From: Davide Zini <davidezini2@gmail.com>

Upon the invocation of its dispatch function, BFQ returns the next I/O
request of the in-service bfq_queue, unless some exception holds. One
such exception is that there is some underutilized actuator, different
from the actuator for which the in-service queue contains I/O, and
that some other bfq_queue happens to contain I/O for such an
actuator. In this case, the next I/O request of the latter bfq_queue,
and not of the in-service bfq_queue, is returned (I/O is injected from
that bfq_queue). To find such an actuator, a linear scan, in
increasing index order, is performed among actuators.

Performing a linear scan entails a prioritization among actuators: an
underutilized actuator may be considered for injection only if all
actuators with a lower index are currently fully utilized, or if there
is no pending I/O for any lower-index actuator that happens to be
underutilized.

This commits breaks this prioritization and tends to distribute
injection uniformly across actuators. This is obtained by adding the
following condition to the linear scan: even if an actuator A is
underutilized, A is however skipped if its load is higher than that of
the next actuator.

Signed-off-by: Paolo Valente <paolo.valente@linaro.org>
Signed-off-by: Davide Zini <davidezini2@gmail.com>
---
 block/bfq-iosched.c | 18 +++++++++++++-----
 1 file changed, 13 insertions(+), 5 deletions(-)

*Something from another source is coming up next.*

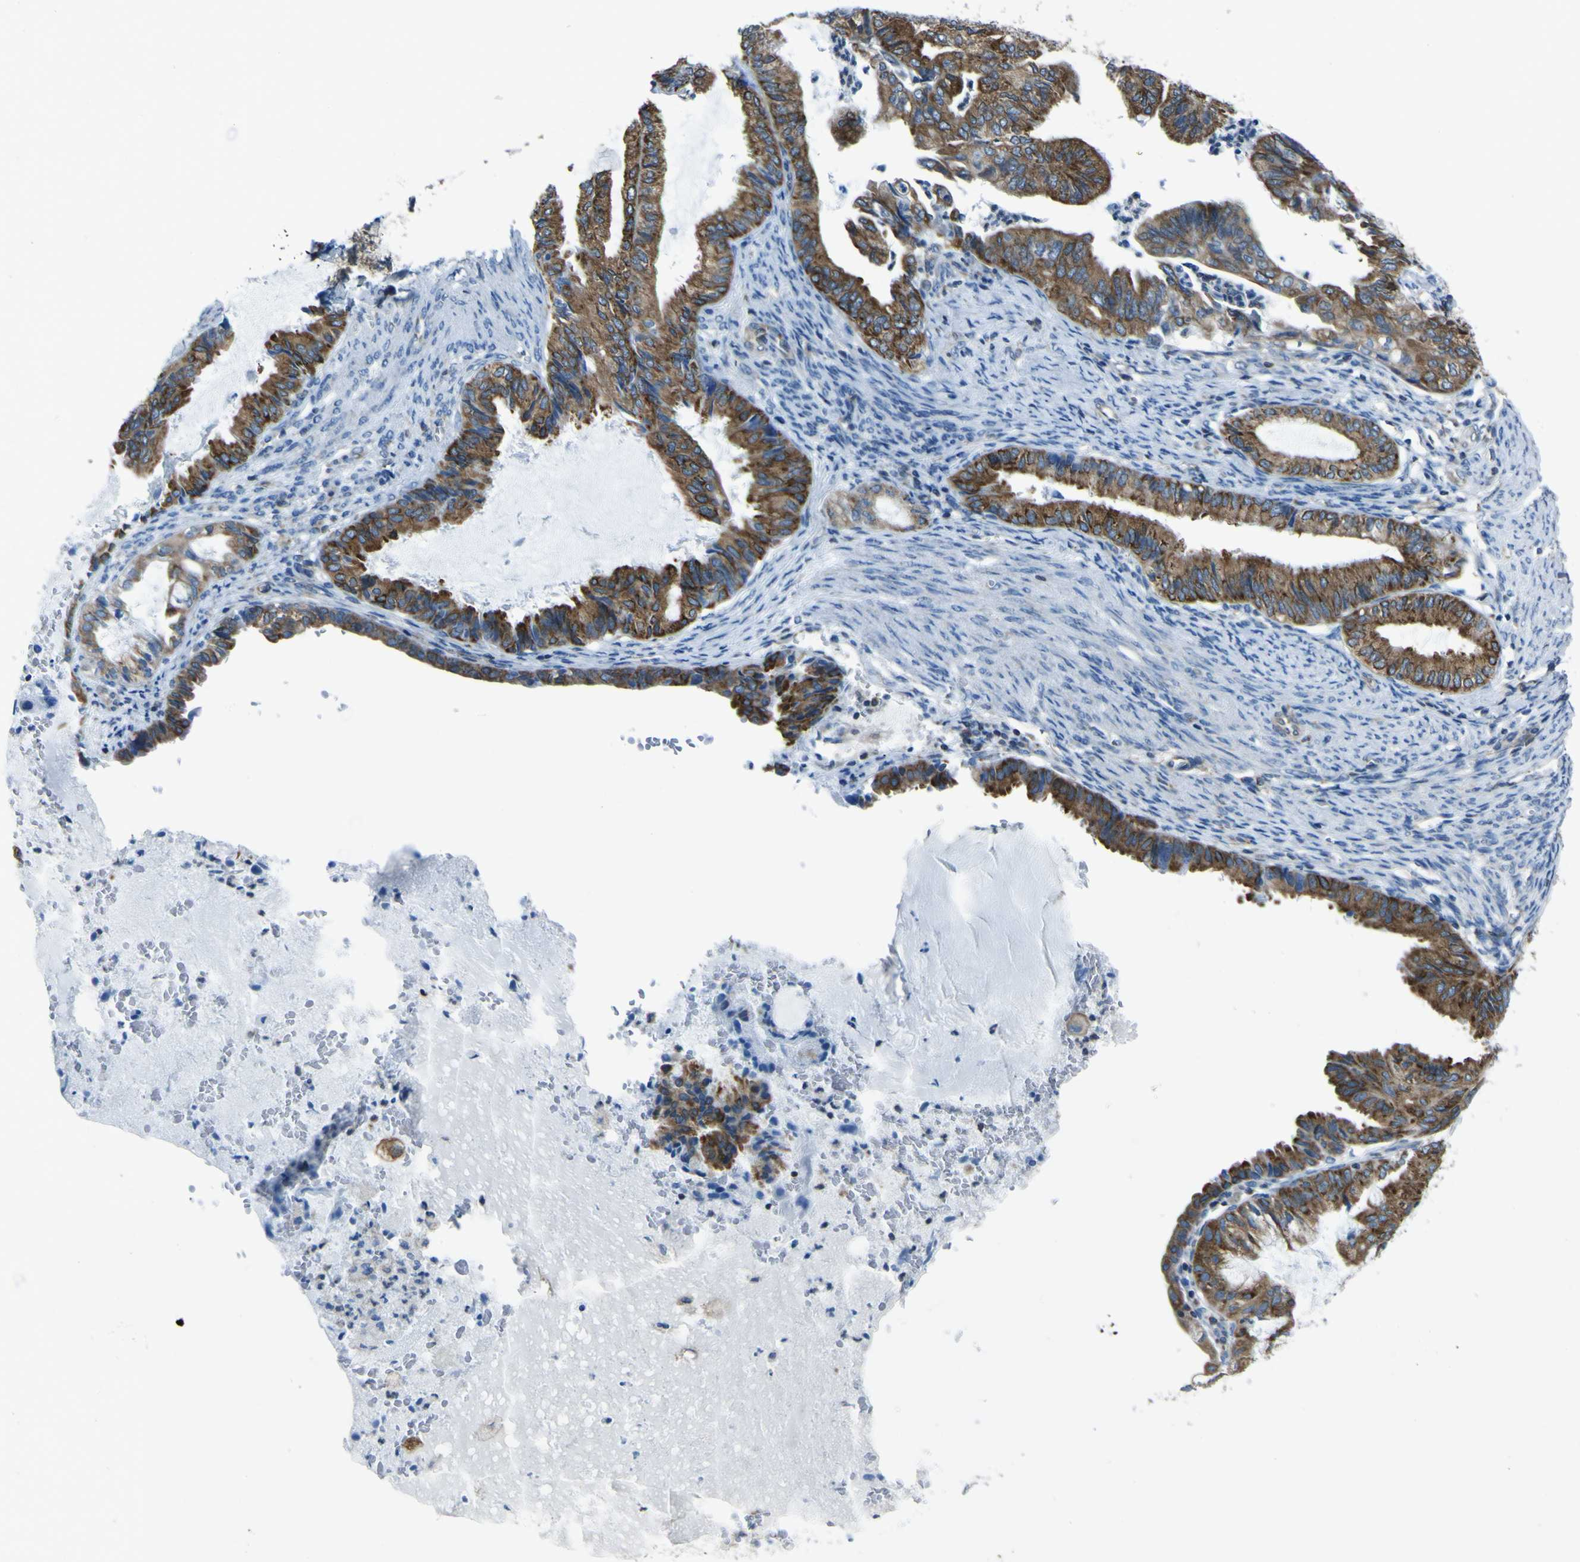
{"staining": {"intensity": "strong", "quantity": ">75%", "location": "cytoplasmic/membranous"}, "tissue": "endometrial cancer", "cell_type": "Tumor cells", "image_type": "cancer", "snomed": [{"axis": "morphology", "description": "Adenocarcinoma, NOS"}, {"axis": "topography", "description": "Endometrium"}], "caption": "Protein expression analysis of human endometrial cancer (adenocarcinoma) reveals strong cytoplasmic/membranous expression in approximately >75% of tumor cells.", "gene": "STIM1", "patient": {"sex": "female", "age": 86}}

diff --git a/block/bfq-iosched.c b/block/bfq-iosched.c
index 16230a9cf794..016b1b73aeb2 100644
--- a/block/bfq-iosched.c
+++ b/block/bfq-iosched.c
@@ -4831,10 +4831,16 @@ bfq_find_active_bfqq_for_actuator(struct bfq_data *bfqd, int idx)
 
 /*
  * Perform a linear scan of each actuator, until an actuator is found
- * for which the following two conditions hold: the load of the
- * actuator is below the threshold (see comments on actuator_load_threshold
- * for details), and there is a queue that contains I/O for that
- * actuator. On success, return that queue.
+ * for which the following three conditions hold: the load of the
+ * actuator is below the threshold (see comments on
+ * actuator_load_threshold for details) and lower than that of the
+ * next actuator (comments on this extra condition below), and there
+ * is a queue that contains I/O for that actuator. On success, return
+ * that queue.
+ *
+ * Performing a plain linear scan entails a prioritization among
+ * actuators. The extra condition above breaks this prioritization and
+ * tends to distribute injection uniformly across actuators.
  */
 static struct bfq_queue *
 bfq_find_bfqq_for_underused_actuator(struct bfq_data *bfqd)
@@ -4842,7 +4848,9 @@ bfq_find_bfqq_for_underused_actuator(struct bfq_data *bfqd)
 	int i;
 
 	for (i = 0 ; i < bfqd->num_actuators; i++) {
-		if (bfqd->rq_in_driver[i] < bfqd->actuator_load_threshold) {
+		if (bfqd->rq_in_driver[i] < bfqd->actuator_load_threshold &&
+		    (i == bfqd->num_actuators - 1 ||
+		     bfqd->rq_in_driver[i] < bfqd->rq_in_driver[i+1])) {
 			struct bfq_queue *bfqq =
 				bfq_find_active_bfqq_for_actuator(bfqd, i);